Approaches for visualizing collections of documents exist and can be applied to large data matrices. However, in these works, $n$ was less than 30,000 (here we have ten times more documents). In [5],more than 500,000 documents were processed with the use of a hierarchical thesaurus, which is not available for the data we consider.

In this work, the size of the data matrix we must deal with is about n = 300, 000 lines (i.e., data items) and m = 800 columns (i.e., dimensions), which amounts to 240 millions values. Furthermore, we need to have fast interactions. These constraints imply that the visualization must be computed in a few seconds only. Any longer interaction times might slow down the user during the exploration process. In our previous work we were able to build a proximity graph with half of the French ODS (about 150,000 ODS), as represented in Figure 1. This computation, even with the use of intensive computing on GPUs, took 11 hours. Once computed and displayed, the graph revealed several clusters and other information [2]. However, only half of the collection was visualized, and even in such conditions, the interactions in the graph visualization software were too slow (for instance, several seconds were necessary for a simple zoom/pan). More importantly, if the user wanted to change the dimensions (for instance, simply ignoring one of them), then this required a complete re-computation of the graph, which was too long for an interactive exploration.

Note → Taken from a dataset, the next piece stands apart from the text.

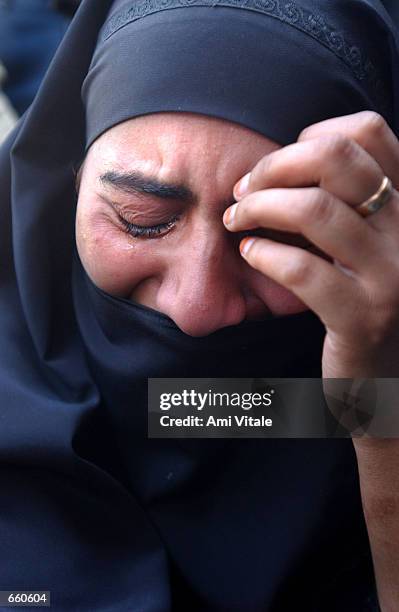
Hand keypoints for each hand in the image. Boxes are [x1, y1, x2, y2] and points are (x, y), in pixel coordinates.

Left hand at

So we concentrated our attention on projection techniques that can map multi-dimensional data to a low dimensional space (typically 2D). Numerous such methods exists, ranging from Principal Component Analysis (PCA) to MultiDimensional Scaling (MDS). However, with the constraint of an interactive exploration of a large data matrix, many methods are not adapted to our problem. Sequential approaches are too slow for our dataset. So we focused on projection methods that use intensive and parallel computing in order to create visualizations, an approach which is still rare. $Glimmer$ is a very good example of such approaches. However, its complexity in n is too high $(\Theta(n^2))$ . There are other projection methods with a linear complexity, which seems more appropriate to our dataset. FastMap has been implemented on GPUs . RadViz is another important example [10] [11] in which the visualization can be modified and improved. This is why we studied these radial approaches.